• [WHAT YOU HAVE TO DO]
As you look over the data below, please find each line where the word "yadav" appears, then copy it.
═══ DATA EXTRACTS
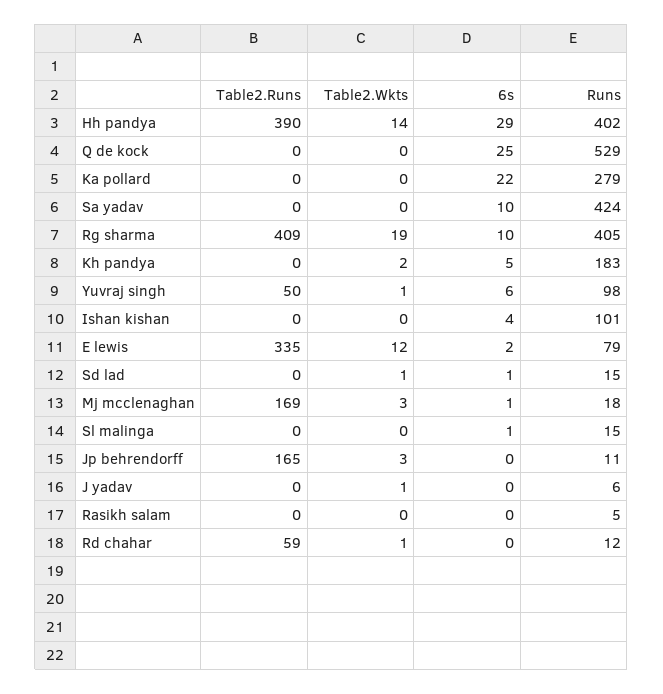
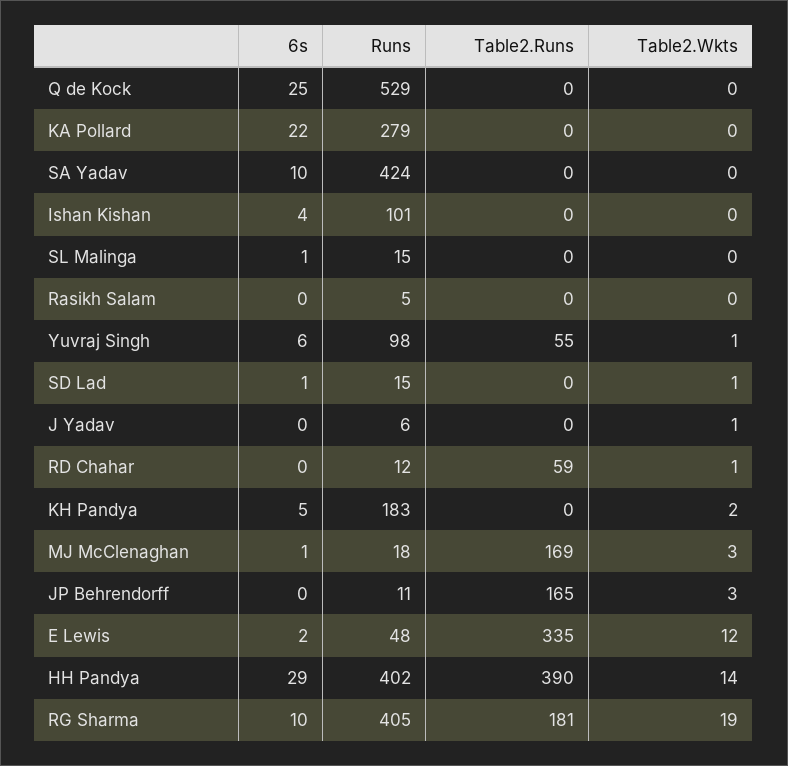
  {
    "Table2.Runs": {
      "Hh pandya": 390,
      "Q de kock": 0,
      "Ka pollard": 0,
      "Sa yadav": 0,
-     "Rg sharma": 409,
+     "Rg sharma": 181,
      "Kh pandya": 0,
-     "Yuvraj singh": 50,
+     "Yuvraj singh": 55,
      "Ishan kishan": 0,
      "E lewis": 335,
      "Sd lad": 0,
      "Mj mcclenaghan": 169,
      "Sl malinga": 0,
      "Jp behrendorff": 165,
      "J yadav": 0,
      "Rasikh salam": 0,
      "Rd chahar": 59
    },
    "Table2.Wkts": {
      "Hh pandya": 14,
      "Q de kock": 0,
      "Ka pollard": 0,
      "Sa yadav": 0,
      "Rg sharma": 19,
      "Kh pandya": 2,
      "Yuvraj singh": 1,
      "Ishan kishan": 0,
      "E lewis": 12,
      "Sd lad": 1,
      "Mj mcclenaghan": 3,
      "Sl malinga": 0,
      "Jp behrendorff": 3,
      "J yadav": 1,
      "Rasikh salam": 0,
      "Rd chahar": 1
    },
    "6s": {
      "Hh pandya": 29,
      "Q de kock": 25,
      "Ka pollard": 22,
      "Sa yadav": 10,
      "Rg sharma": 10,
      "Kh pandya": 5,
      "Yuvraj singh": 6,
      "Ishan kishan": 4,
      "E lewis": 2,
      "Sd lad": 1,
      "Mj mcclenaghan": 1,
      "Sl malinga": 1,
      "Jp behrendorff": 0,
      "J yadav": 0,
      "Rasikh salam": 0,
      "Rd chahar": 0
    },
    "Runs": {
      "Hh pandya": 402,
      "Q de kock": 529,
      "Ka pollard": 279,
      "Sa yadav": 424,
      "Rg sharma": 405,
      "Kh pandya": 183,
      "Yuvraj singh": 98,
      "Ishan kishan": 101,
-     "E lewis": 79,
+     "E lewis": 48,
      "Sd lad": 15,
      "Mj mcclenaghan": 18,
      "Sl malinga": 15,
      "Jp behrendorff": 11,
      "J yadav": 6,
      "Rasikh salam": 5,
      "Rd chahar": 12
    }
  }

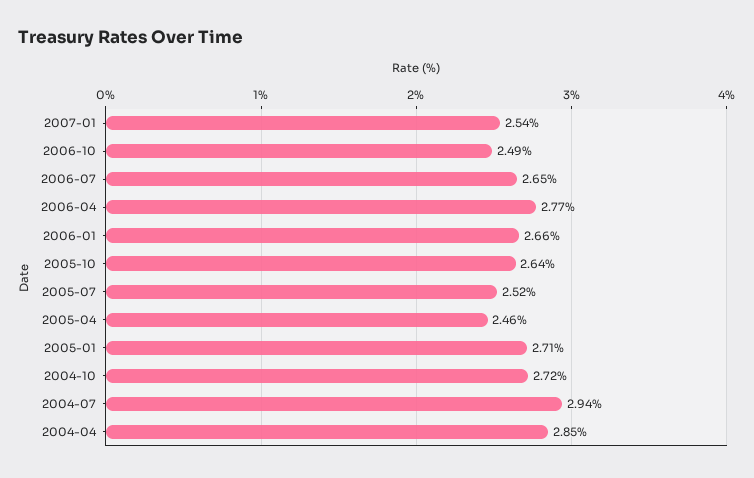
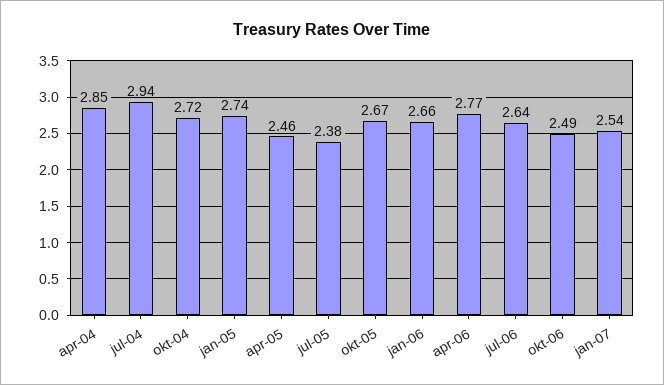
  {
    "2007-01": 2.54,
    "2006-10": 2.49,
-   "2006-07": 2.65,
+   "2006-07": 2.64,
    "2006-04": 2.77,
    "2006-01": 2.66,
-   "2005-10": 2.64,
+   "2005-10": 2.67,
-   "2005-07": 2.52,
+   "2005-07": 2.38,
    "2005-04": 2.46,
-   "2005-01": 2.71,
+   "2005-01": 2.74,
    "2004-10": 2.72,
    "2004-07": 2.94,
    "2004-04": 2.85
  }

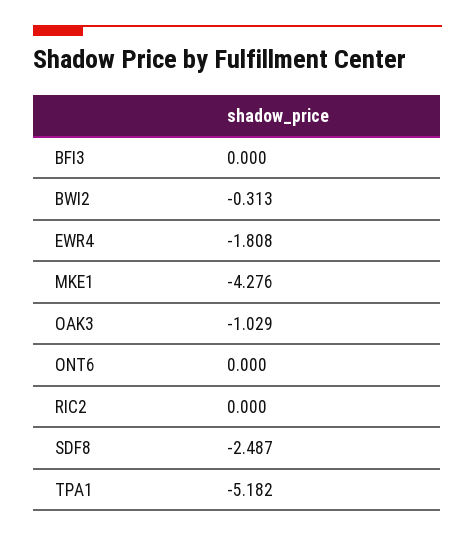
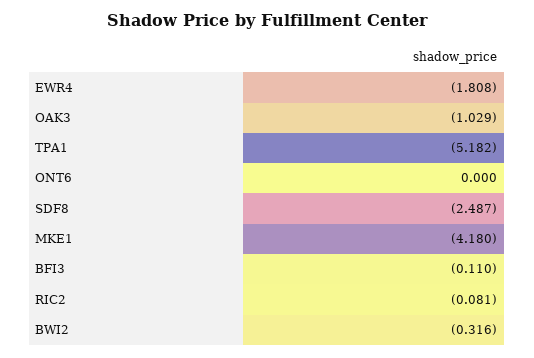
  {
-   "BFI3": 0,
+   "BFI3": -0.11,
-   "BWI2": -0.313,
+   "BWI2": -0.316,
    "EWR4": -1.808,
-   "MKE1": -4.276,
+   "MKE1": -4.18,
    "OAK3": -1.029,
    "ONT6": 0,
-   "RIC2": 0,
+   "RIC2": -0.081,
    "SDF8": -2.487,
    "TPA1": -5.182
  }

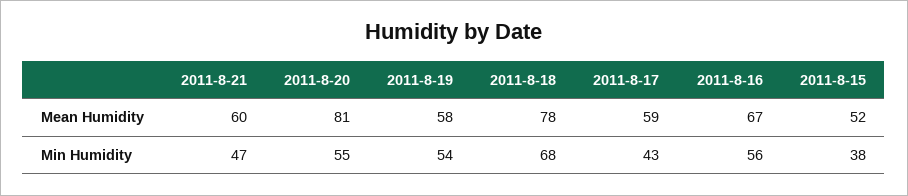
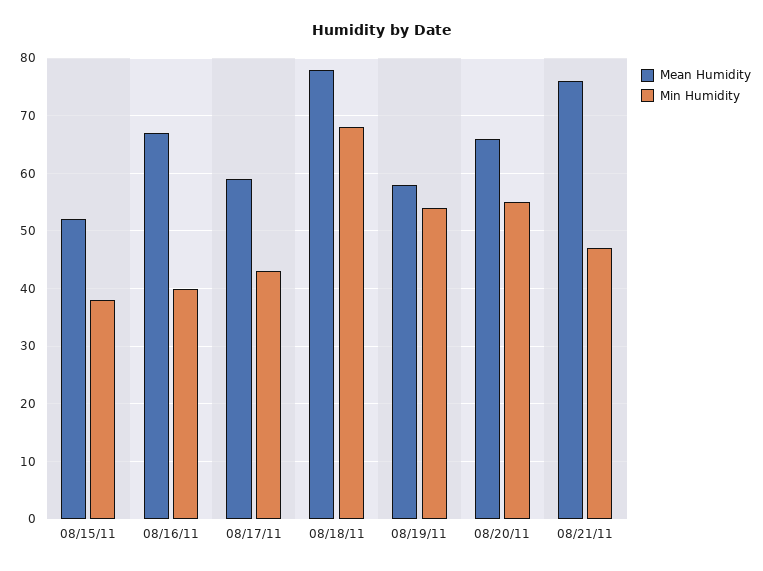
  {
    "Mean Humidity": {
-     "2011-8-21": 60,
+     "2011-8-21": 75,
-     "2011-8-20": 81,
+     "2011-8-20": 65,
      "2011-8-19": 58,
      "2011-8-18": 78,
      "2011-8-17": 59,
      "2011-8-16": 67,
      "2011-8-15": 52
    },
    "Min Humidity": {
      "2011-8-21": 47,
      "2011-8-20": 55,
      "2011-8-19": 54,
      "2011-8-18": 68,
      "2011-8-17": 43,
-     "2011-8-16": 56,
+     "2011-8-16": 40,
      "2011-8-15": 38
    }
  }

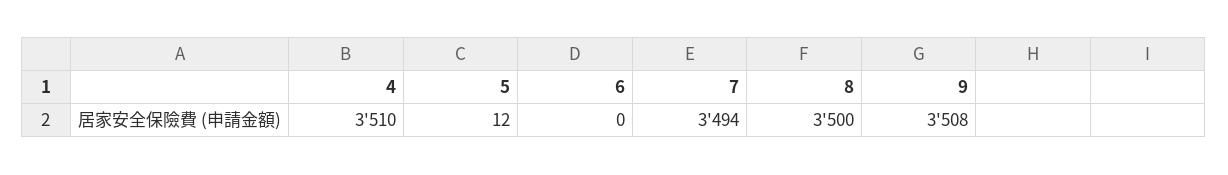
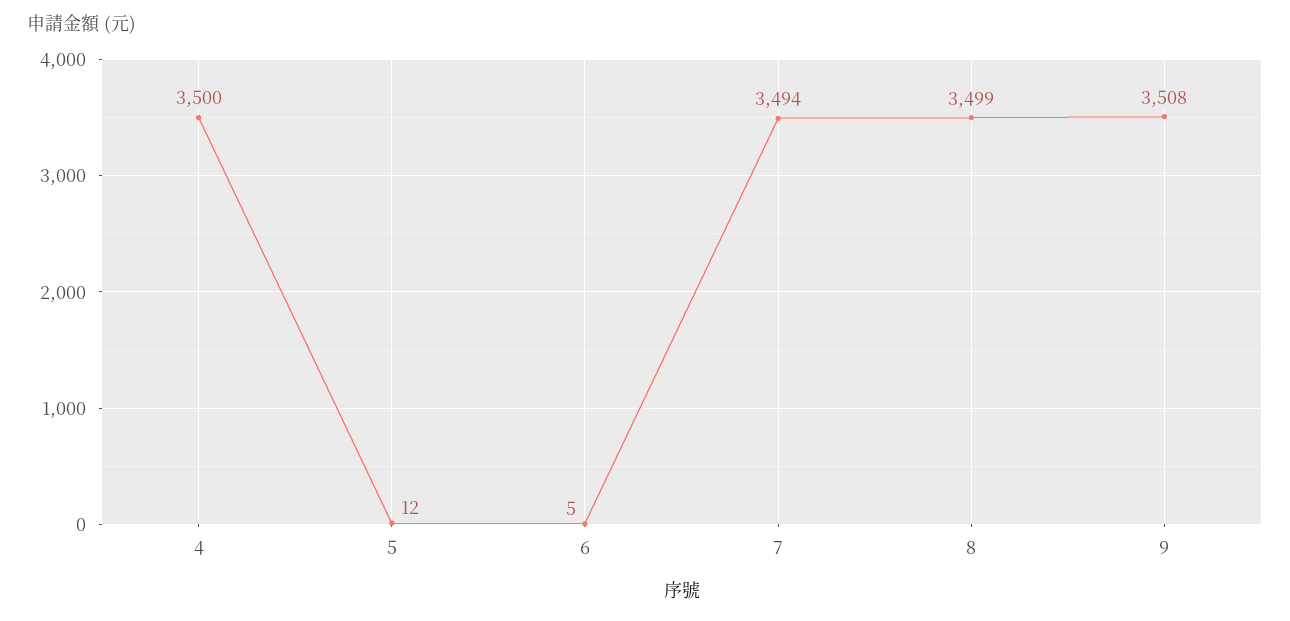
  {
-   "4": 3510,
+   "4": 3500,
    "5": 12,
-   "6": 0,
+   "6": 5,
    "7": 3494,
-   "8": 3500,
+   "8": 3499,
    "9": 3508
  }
══════
• [RESPONSE TO THIS EXERCISE]
      "Sa yadav": 0,
      "J yadav": 0,
      "Sa yadav": 0,
      "J yadav": 1,
      "Sa yadav": 10,
      "J yadav": 0,
      "Sa yadav": 424,
      "J yadav": 6,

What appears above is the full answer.